Professor Nabhan-Warren published her first book in 2005 titled The Virgin of El Barrio: Marian Apparitions, Catholic Evangelizing, and Mexican American Activism. Her first book explores the formation and spread of a Catholic evangelizing group called Mary’s Ministries, as well as the international expansion of their message. Professor Nabhan-Warren also published her second book in September 2013 in the University of North Carolina Press, titled The Cursillo Movement in America: Catholics, Protestants, and Fourth-Day Spirituality. Professor Nabhan-Warren’s second book explored the internationally growing Cursillo movement, meaning “short course in Christianity,” which was founded in 1944 but has gained popularity among American Christians, including both Catholics and Protestants. A prominent event in the Cursillo movement is a lay-led weekend experience that allows Chrisitan participants to recommit to their religious faith. Professor Nabhan-Warren’s book reveals how American cursillistas “have privileged the individual religious experience and downplayed denominational and theological differences in favor of a common identity as renewed people of faith.” Another important aspect of Professor Nabhan-Warren’s The Cursillo Movement in America is her focus on the important role Latino Catholics have played in spreading the Cursillo movement. Specifically, Professor Nabhan-Warren argues that the stories of Latino Catholic cursillistas “guide us toward a new understanding of contemporary Christian identities, inside and outside U.S. borders, and of the importance of globalizing American religious boundaries.”

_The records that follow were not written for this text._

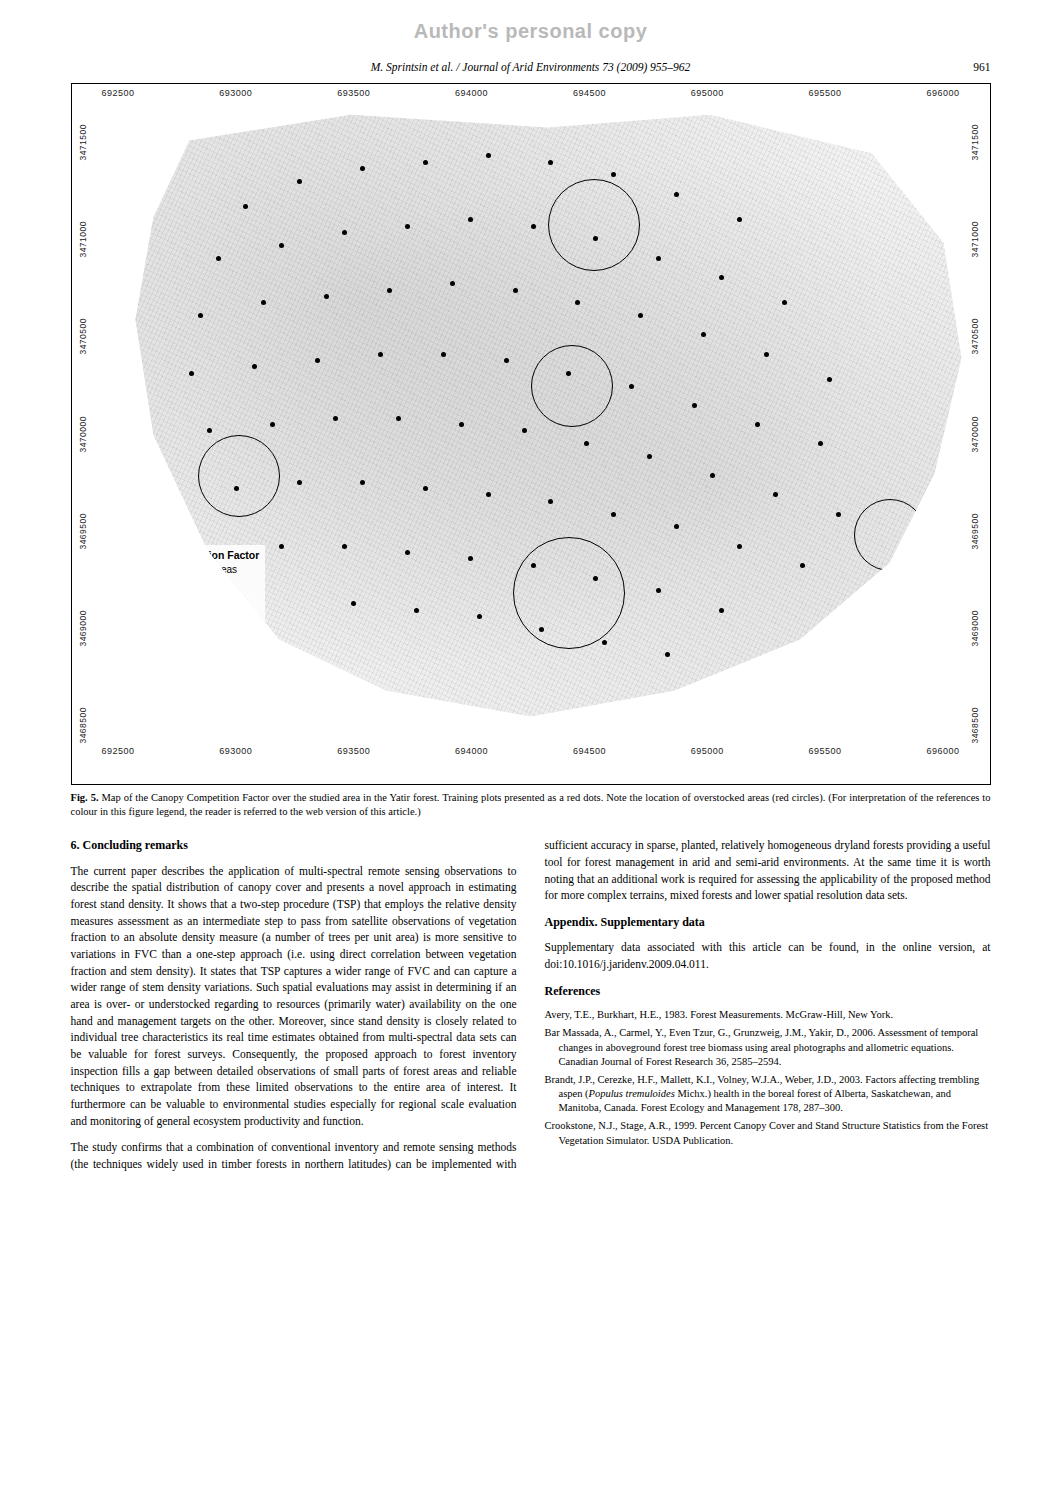Author's personal copy
M. Sprintsin et al. / Journal of Arid Environments 73 (2009) 955–962 961
692500693000693500694000694500695000695500696000
3471500 3471000 3470500 3470000 3469500 3469000 3468500
3471500 3471000 3470500 3470000 3469500 3469000 3468500
▲N
Crown Competition Factor
not forested areas
40 - 60
60 - 80
80 - 100
100 - 120
120 - 140
140 +
0125250600 Meters
692500693000693500694000694500695000695500696000
Fig. 5. Map of the Canopy Competition Factor over the studied area in the Yatir forest. Training plots presented as a red dots. Note the location of overstocked areas (red circles). (For interpretation of the references to colour in this figure legend, the reader is referred to the web version of this article.)
6. Concluding remarks
The current paper describes the application of multi-spectral remote sensing observations to describe the spatial distribution of canopy cover and presents a novel approach in estimating forest stand density. It shows that a two-step procedure (TSP) that employs the relative density measures assessment as an intermediate step to pass from satellite observations of vegetation fraction to an absolute density measure (a number of trees per unit area) is more sensitive to variations in FVC than a one-step approach (i.e. using direct correlation between vegetation fraction and stem density). It states that TSP captures a wider range of FVC and can capture a wider range of stem density variations. Such spatial evaluations may assist in determining if an area is over- or understocked regarding to resources (primarily water) availability on the one hand and management targets on the other. Moreover, since stand density is closely related to individual tree characteristics its real time estimates obtained from multi-spectral data sets can be valuable for forest surveys. Consequently, the proposed approach to forest inventory inspection fills a gap between detailed observations of small parts of forest areas and reliable techniques to extrapolate from these limited observations to the entire area of interest. It furthermore can be valuable to environmental studies especially for regional scale evaluation and monitoring of general ecosystem productivity and function.
The study confirms that a combination of conventional inventory and remote sensing methods (the techniques widely used in timber forests in northern latitudes) can be implemented with sufficient accuracy in sparse, planted, relatively homogeneous dryland forests providing a useful tool for forest management in arid and semi-arid environments. At the same time it is worth noting that an additional work is required for assessing the applicability of the proposed method for more complex terrains, mixed forests and lower spatial resolution data sets.
Appendix. Supplementary data
Supplementary data associated with this article can be found, in the online version, at doi:10.1016/j.jaridenv.2009.04.011.
References
Avery, T.E., Burkhart, H.E., 1983. Forest Measurements. McGraw-Hill, New York.
Bar Massada, A., Carmel, Y., Even Tzur, G., Grunzweig, J.M., Yakir, D., 2006. Assessment of temporal changes in aboveground forest tree biomass using areal photographs and allometric equations. Canadian Journal of Forest Research 36, 2585–2594.
Brandt, J.P., Cerezke, H.F., Mallett, K.I., Volney, W.J.A., Weber, J.D., 2003. Factors affecting trembling aspen (Populus tremuloides Michx.) health in the boreal forest of Alberta, Saskatchewan, and Manitoba, Canada. Forest Ecology and Management 178, 287–300.
Crookstone, N.J., Stage, A.R., 1999. Percent Canopy Cover and Stand Structure Statistics from the Forest Vegetation Simulator. USDA Publication.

Professor Nabhan-Warren’s lecture in Rehm Library primarily focused on her third book titled Meatpacking America: How Migration, Work, and Faith Unite and Divide the Heartland, which was published in the University of North Carolina Press in 2021. In her lecture, Nabhan-Warren shared the stories of both native born Iowans and recent migrants to reveal how faith and morals act as a “mutual language” to unite diverse communities throughout the heartland. While interviewing Catholics, Protestants, and Muslims who work in Iowa’s notorious meatpacking plants, Professor Nabhan-Warren uncovered two important connections between members of the different religious groups, mainly “their passion for religious faith and desire to work hard for their families.” Additionally, Professor Nabhan-Warren writes how “Their stories expose how faith-based aspirations for mutual understanding blend uneasily with rampant economic exploitation and racial biases” but “these new and old midwesterners say that a mutual language of faith and morals brings them together more than any of them would have ever expected.”

At the conclusion of her lecture, Professor Nabhan-Warren held a question and answer session in regards to topics discussed and thanked members of the faculty, staff, and students who attended.